Well, if somebody isn't qualified , doesn't that make them helpless?
 
This example doesn't run counter to anything I have said. Someone getting an acceptance to a single school, even a "top" school doesn't mean that they weren't borderline. This is a major problem with the obsession with rankings or "top schools" and the concept that if you get into a "top ranked" school, you deserve to get into lower ranked schools. Just because there was a single believer at one school, even at HMS, doesn't mean that everyone else should have taken you. It means that you got lucky that person saw your application.

Again, most applicants have no idea what the deficits are in their application. Heck, most advisers don't know and even on admissions committees, if they are volunteer/short term, they likely gloss over/miss things a lot. Which again, is why so many people at each school read each application and we apply to more than one school. Personally, I interviewed at every top 10 school I applied to, I had multiple top 5 acceptances.
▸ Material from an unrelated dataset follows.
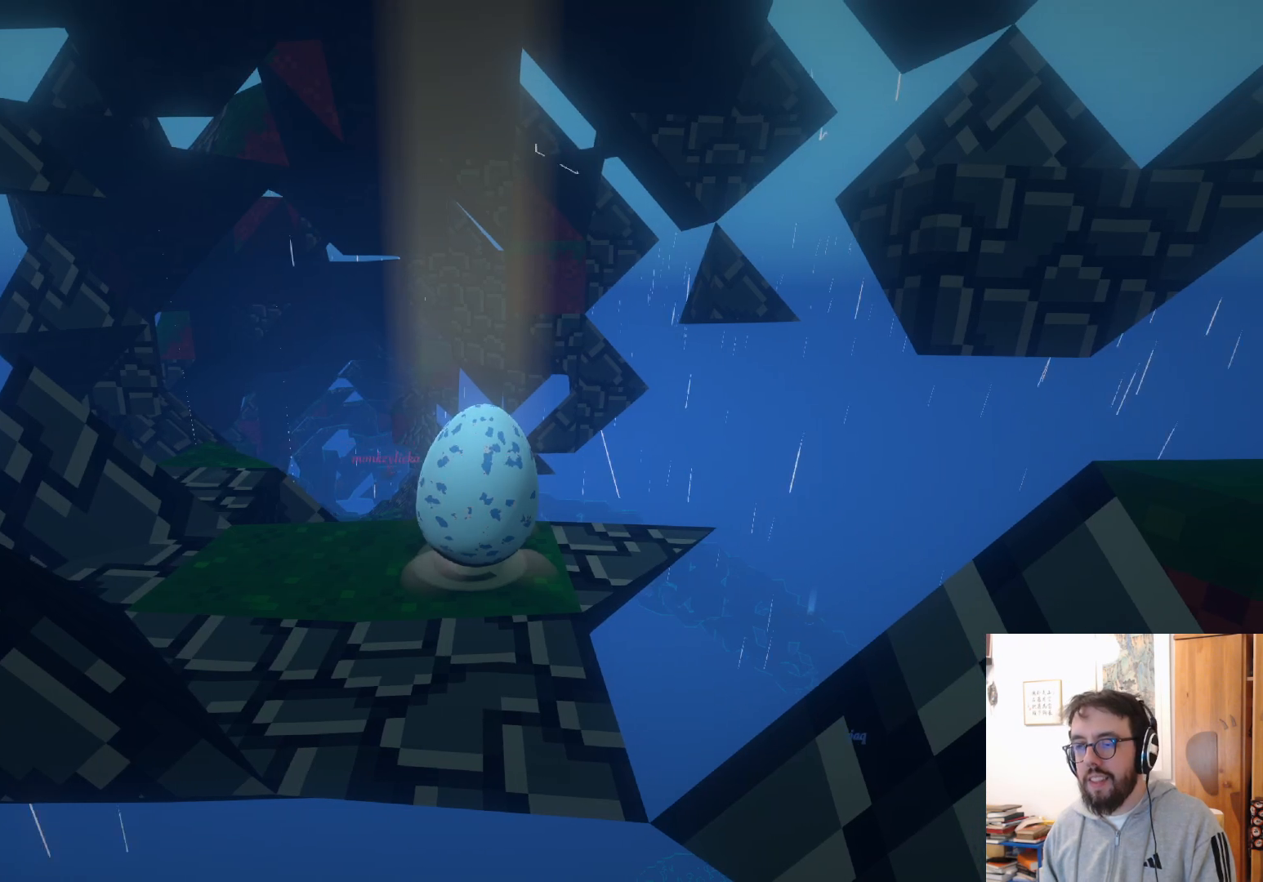
{"buttons": [], "left_stick": "up", "right_stick": "center", "events": [[17, "right_stick", "down"], [267, "right_stick", "center"], [300, "left_stick", "up"]]}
Yet, my application was for sure borderline. I sure as hell had gaping holes in my application and as an applicant beyond the obvious sub-par GPA. I had no idea those existed until many years later after a lot of introspection and frankly being involved in this process for years.
It runs contrary to things you've said in the past about it being rather clear cut (to you) who is and isn't going to get in at the top. But if we're operating with the idea that an HMS admit might not be very good/qualified medical school candidate, I've got nothing.
 
Also what insanely dope ECs did you have with a 3.4 GPA that you didn't get passed over by a single top 10 ??